Dicen que los olores pueden hacer saltar las alarmas de nuestra memoria, acercarnos recuerdos casi olvidados, vivencias pasadas.
Hacía por lo menos 30 años que no pisaba aquel lugar en concreto, y sin embargo, cuando empezamos a descender por la ladera que llevaba hacia él, sintiendo el crujido de las agujas de los pinos bajo mis pies, el olor a helecho, a tierra húmeda…volví a mi niñez.
Al llegar, me senté y miré hacia el cielo, observé los pinos, pensando que esas ramas me habían visto corretear de pequeña, pero que también habían visto a mi padre, a mis abuelos…
Volví a ser la niña que disfrutaba jugando sola entre los pinos, que se imaginaba una y mil aventuras mientras sus abuelos la observaban sentados con la espalda apoyada en un tronco. Me reencontré con la pequeña fuente donde dejábamos las bebidas a refrescar durante los calurosos días de verano…

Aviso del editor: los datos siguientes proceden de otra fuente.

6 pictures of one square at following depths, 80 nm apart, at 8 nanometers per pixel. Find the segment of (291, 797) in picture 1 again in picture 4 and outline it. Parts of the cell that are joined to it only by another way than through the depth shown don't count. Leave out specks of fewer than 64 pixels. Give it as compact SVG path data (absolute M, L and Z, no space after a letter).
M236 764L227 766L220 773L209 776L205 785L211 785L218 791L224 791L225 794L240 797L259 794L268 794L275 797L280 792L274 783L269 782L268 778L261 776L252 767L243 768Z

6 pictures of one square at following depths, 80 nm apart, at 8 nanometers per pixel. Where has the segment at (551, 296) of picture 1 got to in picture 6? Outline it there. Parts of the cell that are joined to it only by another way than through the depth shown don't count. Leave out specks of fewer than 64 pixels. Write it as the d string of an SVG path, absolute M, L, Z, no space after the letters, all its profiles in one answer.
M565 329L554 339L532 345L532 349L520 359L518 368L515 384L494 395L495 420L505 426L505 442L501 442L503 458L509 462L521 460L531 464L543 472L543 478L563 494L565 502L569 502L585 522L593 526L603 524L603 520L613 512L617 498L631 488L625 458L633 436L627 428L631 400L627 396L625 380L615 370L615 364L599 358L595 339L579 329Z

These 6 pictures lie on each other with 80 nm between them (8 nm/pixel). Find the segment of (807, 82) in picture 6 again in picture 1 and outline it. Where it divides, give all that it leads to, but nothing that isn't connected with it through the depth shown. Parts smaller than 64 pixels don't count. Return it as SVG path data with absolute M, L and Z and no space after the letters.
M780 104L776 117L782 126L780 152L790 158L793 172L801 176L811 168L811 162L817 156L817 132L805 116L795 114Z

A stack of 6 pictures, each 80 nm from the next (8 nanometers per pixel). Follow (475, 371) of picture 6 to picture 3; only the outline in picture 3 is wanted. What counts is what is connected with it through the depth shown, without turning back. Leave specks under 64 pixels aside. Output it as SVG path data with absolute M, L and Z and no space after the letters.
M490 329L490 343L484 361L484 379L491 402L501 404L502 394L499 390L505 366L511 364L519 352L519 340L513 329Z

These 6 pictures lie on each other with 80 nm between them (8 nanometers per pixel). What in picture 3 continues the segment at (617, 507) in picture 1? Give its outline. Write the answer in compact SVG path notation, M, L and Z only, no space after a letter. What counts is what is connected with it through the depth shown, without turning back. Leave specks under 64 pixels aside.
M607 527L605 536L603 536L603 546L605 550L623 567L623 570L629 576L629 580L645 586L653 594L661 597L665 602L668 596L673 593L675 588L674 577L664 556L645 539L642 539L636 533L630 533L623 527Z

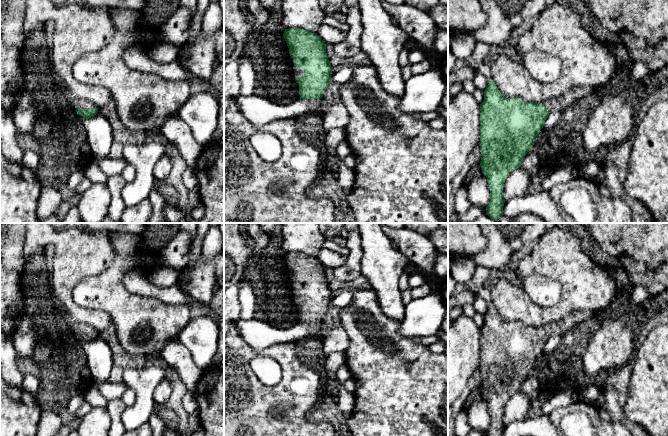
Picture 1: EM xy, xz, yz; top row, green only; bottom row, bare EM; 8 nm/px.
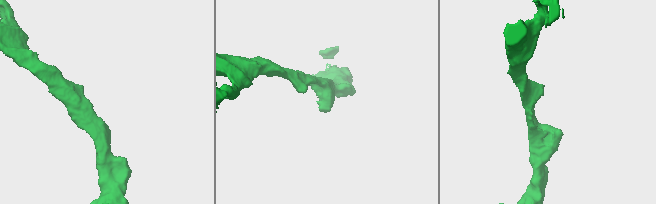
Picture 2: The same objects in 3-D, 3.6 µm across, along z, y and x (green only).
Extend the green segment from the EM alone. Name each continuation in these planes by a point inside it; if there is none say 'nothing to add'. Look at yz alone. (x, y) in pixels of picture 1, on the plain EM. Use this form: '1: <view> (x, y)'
1: yz (561, 327)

Y la risa de una niña de 5 años dejó paso a las carcajadas, los gritos y voces de los nietos, bisnietos de aquellos que hace más de 50 años hicieron de aquel su lugar especial.
Reconozco que con un punto de tristeza y añoranza por los que se fueron, pero con la emoción de ver ahora a mis hijos saltando en las rocas, jugando con los palos tal y como yo hice en su día, me sentí feliz, y fue como si un chute enorme de energía me llenara de arriba a abajo.
Y una vez más volví a meditar sobre el tema de la importancia de los recuerdos, de la memoria familiar, como la herencia que dejas a tus hijos, ese hilo invisible que conecta tu futuro con tu pasado, que une a tus abuelos con tus hijos aunque no hayan podido convivir en el tiempo, y que al final lo envuelve todo como un paquete con un lazo perfecto.